In 1948 we decided that the Brampton forks had had their day, so we were faced with choosing a successor. Telescopic forks were becoming popular, but all the examples we tried were woefully weak in torsion and tied themselves into knots when cornered hard with a sidecar. Also, there was no provision for trail adjustment or altering spring strengths.
The Gilera, and in fact almost all Continental racers except BMW, retained their girder forks and we followed suit with out own design, coining the term "Girdraulic" because it had a hydraulic damper in place of a central spring.
The girders or blades were forgings in RR56 aluminium alloy, as were the top and bottom links, which were U-shaped forgings with self-lubricating bronze brushes and ample surfaces to carry cornering loads. The long, supple springs ran from near the axle to eccentrics on which the lower link was pivotted. Rotating both eccentrics about half a turn moved the link pivot centre forward, thereby shortening the trail and simultaneously moving the springs into a more vertical position, making them effectively stiffer. This change from solo to sidecar trim could be made in a few minutes and did not call for any alternative parts. I think the idea is unique to the Stevenage product.
The Girdraulic set-up has since become almost a standard fitting on speedway sidecars, and this is about as tough an assignment as you could wish for.
Models fitted with Girdraulic forks and a hydraulic damper at the rear were designated Series C and at about this time the letters "HRD" were dropped from the name, because American riders confused it with the Harley-Davidson initials.
Although there was not much 1000 cc class racing in England, the Clubman's TT provided a chance to demonstrate the Rapide's handling and reliability. The race consisted of four laps of the 37 3/4-mile course, and machines had to be standard in all respects (including the fuel tank) except for the removal of lamp glasses and rear stands. Riders who had competed in any International TT were banned, so that most were entirely new to the circuit.
In the 1948 Senior event (350-1000 cc) 10 Rapides started, and much to the general surprise, nine of them finished, occupying first and second places, and most of the positions down to llth. George Brown put up the fastest lap at 82.6 mph.

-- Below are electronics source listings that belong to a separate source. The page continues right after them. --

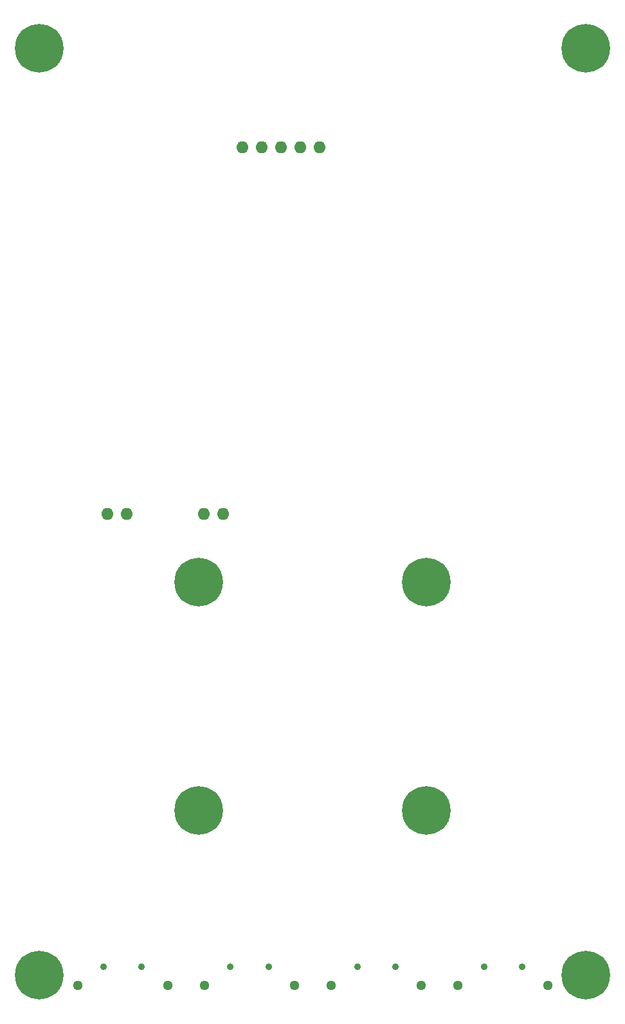
<source format=gbr>
%TF.GenerationSoftware,KiCad,Pcbnew,9.0.6-9.0.6~ubuntu24.04.1*%
%TF.CreationDate,2025-11-24T18:38:17+01:00*%
%TF.ProjectId,COM_BOARD,434f4d5f-424f-4415-9244-2e6b69636164,rev?*%
%TF.SameCoordinates,Original*%
%TF.FileFunction,Soldermask,Top*%
%TF.FilePolarity,Negative*%
%FSLAX46Y46*%
G04 Gerber Fmt 4.6, Leading zero omitted, Abs format (unit mm)*
G04 Created by KiCad (PCBNEW 9.0.6-9.0.6~ubuntu24.04.1) date 2025-11-24 18:38:17*
%MOMM*%
%LPD*%
G01*
G04 APERTURE LIST*
%ADD10C,0.800000*%
%ADD11C,6.400000*%
%ADD12C,0.890000*%
%ADD13C,1.294000*%
%ADD14O,1.600000X1.600000*%
G04 APERTURE END LIST*
D10*
%TO.C,H15*%
X226630000Y-150739999D03*
X227332944Y-149042943D03*
X227332944Y-152437055D03*
X229030000Y-148339999D03*
D11*
X229030000Y-150739999D03*
D10*
X229030000Y-153139999D03*
X230727056Y-149042943D03*
X230727056Y-152437055D03*
X231430000Y-150739999D03*
%TD*%
%TO.C,H13*%
X154630000Y-150739999D03*
X155332944Y-149042943D03*
X155332944Y-152437055D03*
X157030000Y-148339999D03*
D11*
X157030000Y-150739999D03*
D10*
X157030000Y-153139999D03*
X158727056Y-149042943D03*
X158727056Y-152437055D03*
X159430000Y-150739999D03*
%TD*%
%TO.C,H14*%
X205600000Y-99000000D03*
X206302944Y-97302944D03*
X206302944Y-100697056D03*
X208000000Y-96600000D03*
D11*
X208000000Y-99000000D03*
D10*
X208000000Y-101400000D03*
X209697056Y-97302944D03*
X209697056Y-100697056D03*
X210400000Y-99000000D03*
%TD*%
%TO.C,H12*%
X205600000Y-129000000D03*
X206302944Y-127302944D03*
X206302944Y-130697056D03*
X208000000Y-126600000D03*
D11*
X208000000Y-129000000D03*
D10*
X208000000Y-131400000D03*
X209697056Y-127302944D03*
X209697056Y-130697056D03*
X210400000Y-129000000D03*
%TD*%
%TO.C,H11*%
X226630000Y-28740000D03*
X227332944Y-27042944D03*
X227332944Y-30437056D03*
X229030000Y-26340000D03*
D11*
X229030000Y-28740000D03*
D10*
X229030000Y-31140000D03*
X230727056Y-27042944D03*
X230727056Y-30437056D03*
X231430000Y-28740000D03*
%TD*%
%TO.C,H9*%
X154630000Y-28740000D03*
X155332944Y-27042944D03*
X155332944Y-30437056D03*
X157030000Y-26340000D03*
D11*
X157030000Y-28740000D03*
D10*
X157030000Y-31140000D03*
X158727056Y-27042944D03*
X158727056Y-30437056D03*
X159430000Y-28740000D03*
%TD*%
%TO.C,H10*%
X175600000Y-129000000D03*
X176302944Y-127302944D03*
X176302944Y-130697056D03*
X178000000Y-126600000D03*
D11*
X178000000Y-129000000D03*
D10*
X178000000Y-131400000D03*
X179697056Y-127302944D03*
X179697056Y-130697056D03*
X180400000Y-129000000D03*
%TD*%
%TO.C,H16*%
X175600000Y-99000000D03*
X176302944Y-97302944D03*
X176302944Y-100697056D03*
X178000000Y-96600000D03*
D11*
X178000000Y-99000000D03*
D10*
X178000000Y-101400000D03*
X179697056Y-97302944D03*
X179697056Y-100697056D03*
X180400000Y-99000000D03*
%TD*%
D12*
%TO.C,J4*%
X170530000Y-149598332D03*
X165530000Y-149598332D03*
D13*
X173955000Y-152048332D03*
X162105000Y-152048332D03*
%TD*%
D12*
%TO.C,J1*%
X220605000Y-149598332D03*
X215605000Y-149598332D03*
D13*
X224030000Y-152048332D03*
X212180000Y-152048332D03*
%TD*%
D14*
%TO.C,A1*%
X193940000Y-41740000D03*
X191400000Y-41740000D03*
X188860000Y-41740000D03*
X186320000Y-41740000D03*
X183780000Y-41740000D03*
X166000000Y-90000000D03*
X168540000Y-90000000D03*
X178700000Y-90000000D03*
X181240000Y-90000000D03*
%TD*%
D12*
%TO.C,J2*%
X203913333Y-149598333D03*
X198913333Y-149598333D03*
D13*
X207338333Y-152048333D03*
X195488333Y-152048333D03*
%TD*%
D12*
%TO.C,J3*%
X187221667Y-149598332D03*
X182221667Y-149598332D03*
D13*
X190646667Y-152048332D03*
X178796667Y-152048332D03*
%TD*%
M02*

</source>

In 1949, the Black Shadow,with Girdraulic forks became eligible for the Clubman's, with just about the same result as the year before except that C. Horn, who had scarcely ever won a road race anywhere, recorded the fastest lap of 85.6 mph, which was pretty fair going considering that A. R. Foster's fastest lap in the real Senior on a Guzzi twin was 89 mph.
In this year refuelling was not permitted and probably the most remarkable thing was that the Shadow, which won at 76.3 mph, covered the 151 miles on less than 3.6 gallons of poor quality (80 octane) petrol; a consumption bettering 42 mpg.
There are plenty of modern two-strokes which do not do much better at touring speeds.
In 1948, we introduced the 85 bhp "Black Lightning", a stripped racing model with the usual speed modifications such as high compression pistons, big Amal carburettors, different cams, and a considerable amount of lightened and magnesium parts which brought the weight down to under 380 lb, but the basic specification . was still the same as that of the Rapide and Shadow.
About 20 were built, but they made their mark by capturing many national and world speed records, the first one taking the American record at just over 150 mph at its first attempt and later going much faster. In 1955 two New Zealanders, Burns and Wright, captured both solo and sidecar world records at 185 and 155 mph with models modified to Lightning specifications but fully streamlined.
Roughly, that is the "Shadow" story.
The selling price 20 years ago was 400 Pounds. Today they are fetching three times that amount and spare parts are still available.
There must be a moral there somewhere.